**Challenge:** Print everything in the PDFBox mailing-list thread below, from "You are viewing" down to "be something else?", word for word.

**Extracted text:**
You are viewing a plain text version of this content. The canonical link for it is here.

Posted to users@pdfbox.apache.org by David Patterson <pa...@gmail.com> on 2017/04/06 19:22:21 UTC

Looking for a way to iterate over images in a PDF

I've got some PDF's to try to read. Many of them have images in them. I'd
like to be able to iterate over the images and determine their encoding
(png vs. jpeg vs. ?) and size.

I've found a sample that lets me iterate over the PDXObject entities, but
I'm missing a key piece to determine the size and format of the objects.

a) Is a PDXObject always an image, or could it be something else?

Here is the code I've got so far.

for ( PDPage aPage : pdfDocument.getPages() ) {
PDResources pdResources = aPage.getResources();
for ( COSName cosObject : pdResources.getXObjectNames() ) {
PDXObject xObj = pdResources.getXObject( cosObject);
System.out.println( "got an image maybe" );

This is where I've gotten stumped. I've looked at lots of lists of
COS-whatever things, but it has not led me to "the answer."

Thanks for any guidance you can provide.

Dave Patterson

Re: Looking for a way to iterate over images in a PDF

Posted by David Patterson <pa...@gmail.com>.

Tilman,

Thanks. That works perfectly. Now I need to go through it in detail to
figure out how it extracts the image and metadata.

Dave Patterson

On Fri, Apr 7, 2017 at 5:32 PM, Tilman Hausherr <TH...@t-online.de>
wrote:

> Am 07.04.2017 um 22:59 schrieb David Patterson:
>
>> Tilman,
>>
>> The ExtractImages sample code is a 1.8 artifact (I believe). It has a lot
>> of errors when compiled with 2.0.5 libraries.

**Material supplied:**

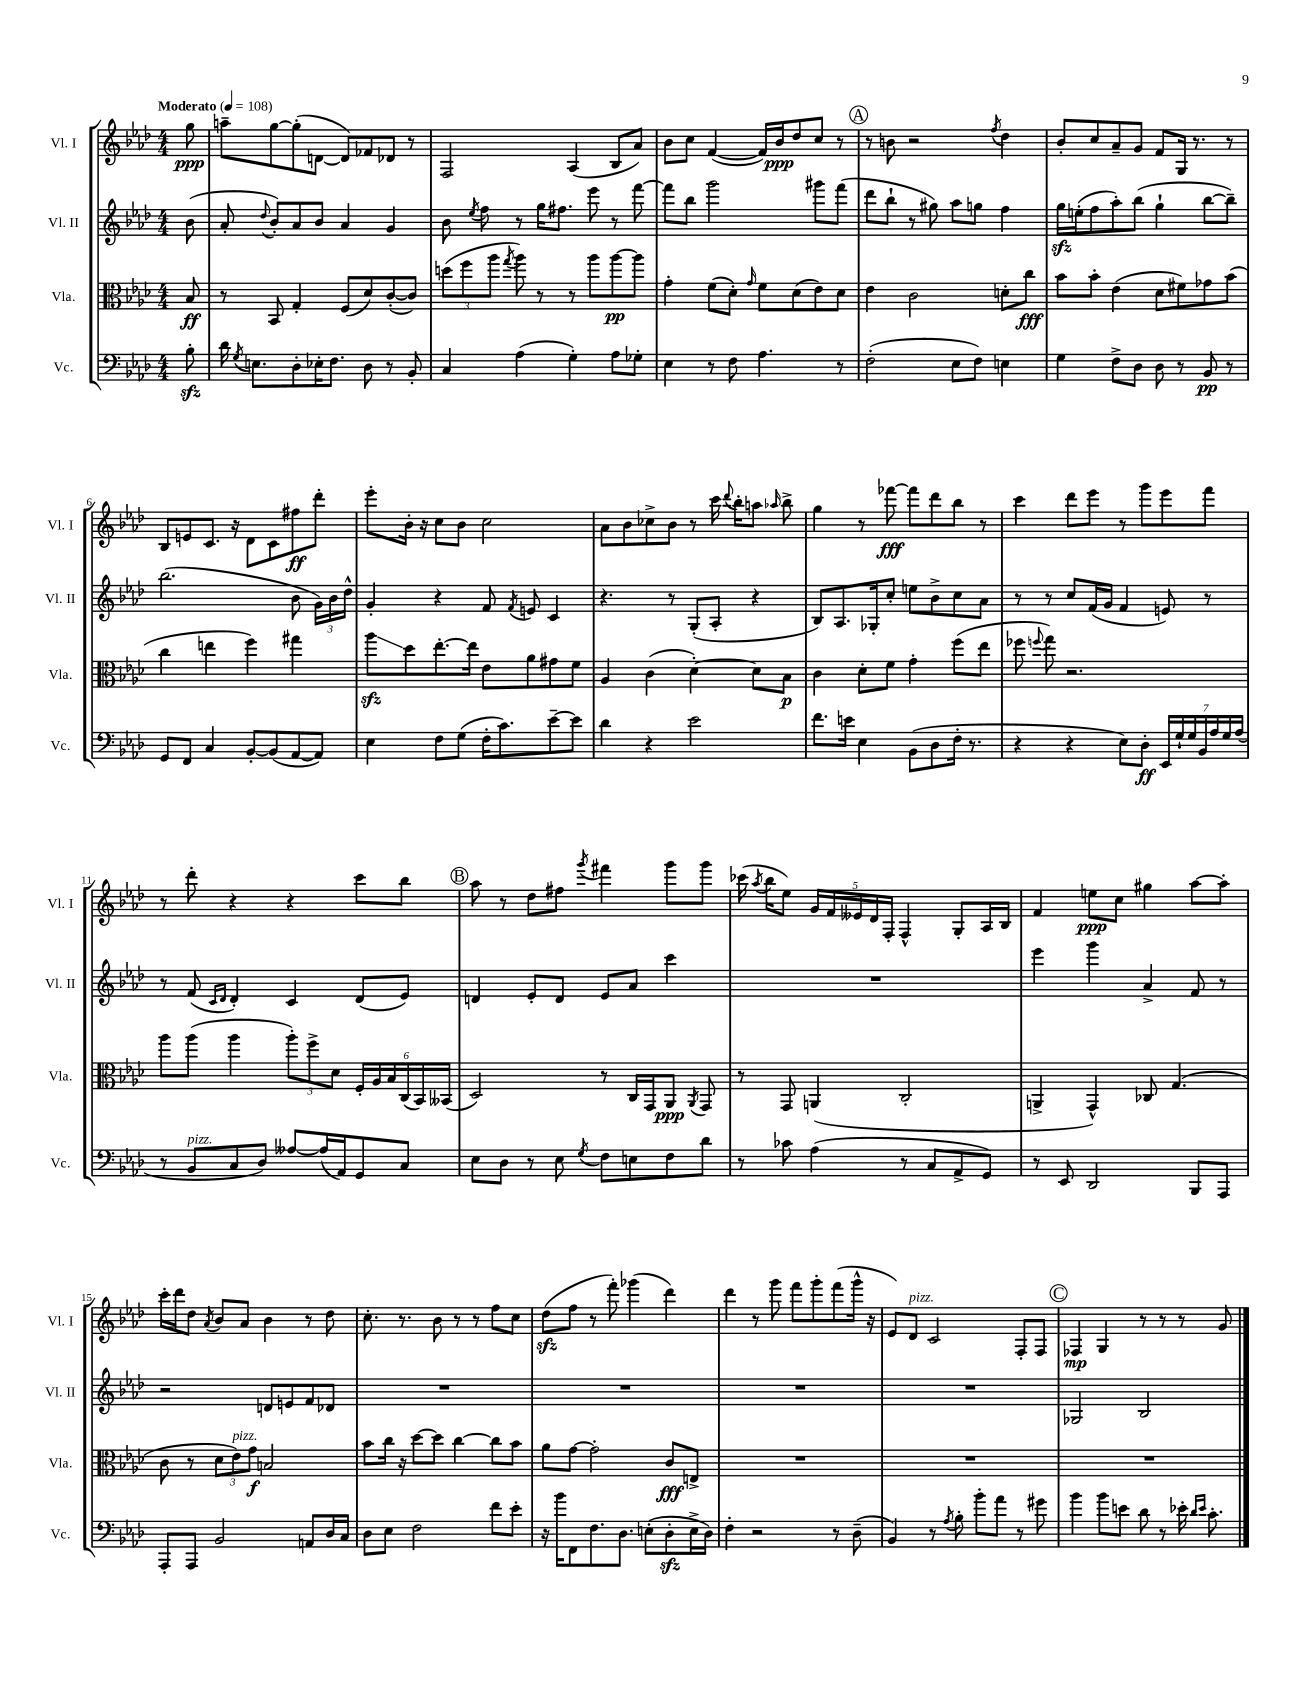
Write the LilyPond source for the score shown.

<<
\new StaffGroup <<
\new Staff = "s0" \with { instrumentName = "Vl. I" shortInstrumentName = "Vl. I" } {
    \clef treble \key aes \major \numericTimeSignature \time 4/4 \partial 8 \tempo "Moderato" 4 = 108
    \autoBeamOff g''8\ppp |
    a''8[-- g''8~ g''8-.( d'8]~ d'8[) fes'8 des'8] r8 |
    f2 aes4( bes8[ aes'8]) |
    bes'8[ c''8] f'4~( f'16[) bes'16\ppp des''8 c''8] r8 |
    \mark \markup { \circle "A" } r8 b'8 r2 \acciaccatura { f''8 } des''4 |
    bes'8[-. c''8 aes'8-- g'8] f'8[ g16] r8. r8 |
    bes8[ e'8 c'8.] r16 des'8[ c'8 fis''8\ff des'''8]-. |
    ees'''8[-. bes'16]-. r16 c''8[ bes'8] c''2 |
    aes'8[ bes'8 ces''8-> bes'8] r8 c'''16 \appoggiatura { des'''8 } bes''16[-. a''8] \grace { aes''16 } bes''8-> |
    g''4 r8 fes'''8~\fff fes'''8[ des'''8 bes''8] r8 |
    c'''4 des'''8[ ees'''8] r8 g'''8[ ees'''8 f'''8] |
    r8 des'''8-. r4 r4 c'''8[ bes''8] |
    \mark \markup { \circle "B" } aes''8 r8 des''8[ fis''8] \acciaccatura { g'''8 } fis'''4 g'''8[ g'''8] |
    ces'''16( \acciaccatura { aes''8 } bes''16[ ees''8]) \tuplet 5/4 { g'16[ f'16 eeses'16 des'16 f16]-. } f4-^ g8[-. aes16 bes16] |
    f'4 e''8[\ppp c''8] gis''4 aes''8[~ aes''8]-. |
    c'''16[-. des'''16 des''8] \acciaccatura { aes'8 } bes'8[ aes'8] bes'4 r8 des''8 |
    c''8.-. r8. bes'8 r8 r8 f''8[ c''8] |
    des''8[\sfz( f''8] r8 f'''8-.) ges'''4( des'''4) |
    des'''4 r8 g'''8 f'''8[ g'''8-. f'''8( g'''16]-^ r16 |
    ees'8[) des'8]^\markup { \italic "pizz." } c'2 f8[-. f8] |
    \mark \markup { \circle "C" } fes4\mp g4 r8 r8 r8 g'8 \bar "|." |
}
\new Staff = "s1" \with { instrumentName = "Vl. II" shortInstrumentName = "Vl. II" } {
    \clef treble \key aes \major \numericTimeSignature \time 4/4 \partial 8
    \autoBeamOff bes'8( |
    aes'8-. \appoggiatura { des''8 } bes'8[-.) aes'8 bes'8] aes'4 g'4 |
    bes'8 \acciaccatura { ees''8 } f''8 r8 g''16[ fis''8.] ees'''8 r8 f'''8~ |
    f'''8[ bes''8] g'''2 gis'''8[ f'''8]( |
    \mark \markup { \circle "A" } des'''8[ bes''8]-! r8 gis''8) aes''8[ g''8] f''4 |
    g''16[\sfz e''16-.( f''8 aes''8-.) bes''8]( g''4-! bes''8[~ bes''8]--) |
    bes''2.( bes'8 \tuplet 3/2 { g'16[) bes'16 des''16]-^ } |
    g'4-. r4 f'8 \acciaccatura { f'8 } e'8 c'4 |
    r4. r8 g8[-.( aes8]-. r4 |
    bes8[) aes8. ges16-. c''8]-. e''8[ bes'8-> c''8 aes'8] |
    r8 r8 c''8[ f'16( g'16] f'4 e'8) r8 |
    r8 f'8( \grace { c'16[ des'16] } des'4-.) c'4 des'8[( ees'8]) |
    \mark \markup { \circle "B" } d'4 ees'8[-. d'8] ees'8[ aes'8] c'''4 |
    R1 |
    ees'''4 g'''4 aes'4-> f'8 r8 |
    r2 d'8[ e'8 f'8 des'8] |
    R1 |
    R1 |
    R1 |
    R1 |
    \mark \markup { \circle "C" } ges2 bes2 \bar "|." |
}
\new Staff = "s2" \with { instrumentName = "Vla." shortInstrumentName = "Vla." } {
    \clef alto \key aes \major \numericTimeSignature \time 4/4 \partial 8
    \autoBeamOff bes8\ff |
    r8 bes,8 g4-. f8[( des'8) c'8~-.( c'8]) |
    \tuplet 3/2 { d''8[( f''8 aes''8] } \acciaccatura { g''8 } aes''8) r8 r8 aes''8[ aes''8~\pp aes''8] |
    g'4-. f'8[( des'8]-.) \grace { g'16 } f'8[ des'8( ees'8) des'8] |
    \mark \markup { \circle "A" } ees'4 c'2 d'8[-. c''8]\fff |
    bes'8[ bes'8]-. ees'4( des'8[ fis'8) ges'8 bes'8]( |
    c''4 e''4 f''4) gis''4 |
    aes''8[\glissando\sfz des''8 ees''8.~-. ees''16] ees'8[ aes'8 gis'8 f'8] |
    aes4 c'4( des'4~-.) des'8[ bes8]\p |
    c'4 des'8[-. f'8] g'4-. f''8[( ees''8] |
    fes''8 \appoggiatura { f''8 } g''8) r2. |
    aes''8[ aes''8]( aes''4 \tuplet 3/2 { aes''8[-.) f''8-> des'8] } \tuplet 6/4 { f16[-. aes16 bes16 c16( bes,16) beses,16]( } |
    \mark \markup { \circle "B" } des2) r8 c16[ g,16 aes,8]\ppp \acciaccatura { aes,8 } g,8 |
    r8 g,8 a,4( c2-. |
    a,4-> g,4-^) ces8 g4.( |
    c'8 r8 \tuplet 3/2 { des'8[ ees'8^\markup { \italic "pizz." }) g'8]\f } b2 |
    bes'8[ c''16] r16 des''8[~ des''8] c''4~ c''8[ bes'8] |
    aes'8[ g'8]~ g'2-. c'8[\fff e8]-> |
    R1 |
    R1 |
    \mark \markup { \circle "C" } R1 \bar "|." |
}
\new Staff = "s3" \with { instrumentName = "Vc." shortInstrumentName = "Vc." } {
    \clef bass \key aes \major \numericTimeSignature \time 4/4 \partial 8
    \autoBeamOff bes8-.\sfz |
    des'16 \acciaccatura { g8 } e8.[ des8-. ees16-. f8.] des8 r8 bes,8-. |
    c4 aes4( g4-.) aes8[ ges8]-. |
    ees4 r8 f8 aes4. r8 |
    \mark \markup { \circle "A" } f2-.( ees8[ f8]) e4 |
    g4 f8[-> des8] des8 r8 bes,8\pp r8 |
    g,8[ f,8] c4 bes,8[~-. bes,8( aes,8~ aes,8]) |
    ees4 f8[ g8]( f16[-. c'8.) ees'8~-- ees'8] |
    des'4 r4 ees'2 |
    f'8.[ e'16] ees4 bes,8[( des8 f16]-. r8. |
    r4 r4 ees8[) des8]-.\ff \tuplet 7/4 { ees,16[ g16-! g16 bes,16 aes16 g16 aes16]( } |
    r8 bes,8[^\markup { \italic "pizz." } c8 des8]) aeses8[~ aeses16( aes,16) g,8 c8] |
    \mark \markup { \circle "B" } ees8[ des8] r8 ees8 \acciaccatura { g8 } f8[ e8 f8 des'8] |
    r8 ces'8 aes4( r8 c8[ aes,8-> g,8]) |
    r8 ees,8 des,2 bes,,8[ aes,,8] |
    aes,,8[-. aes,,8] bes,2 a,8[ des16 c16] |
    des8[ ees8] f2 f'8[ ees'8]-. |
    r16 bes'16[ f,8 f8. des8.] e8[-.( des8-.\sfz e16-> des16]) |
    f4-. r2 r8 des8--( |
    bes,4) r8 \acciaccatura { aes8 } bes8-. bes'8[-. aes'8] r8 gis'8 |
    \mark \markup { \circle "C" } bes'4 bes'8[ e'8] des'8 r8 ees'16-. \grace { des'16[ ees'16] } c'8.-. \bar "|." |
}
>>
>>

**Reply to the exercise:**
You are viewing a plain text version of this content. The canonical link for it is here.

Posted to users@pdfbox.apache.org by David Patterson <pa...@gmail.com> on 2017/04/06 19:22:21 UTC

Looking for a way to iterate over images in a PDF

I've got some PDF's to try to read. Many of them have images in them. I'd
like to be able to iterate over the images and determine their encoding
(png vs. jpeg vs. ?) and size.

I've found a sample that lets me iterate over the PDXObject entities, but
I'm missing a key piece to determine the size and format of the objects.

a) Is a PDXObject always an image, or could it be something else?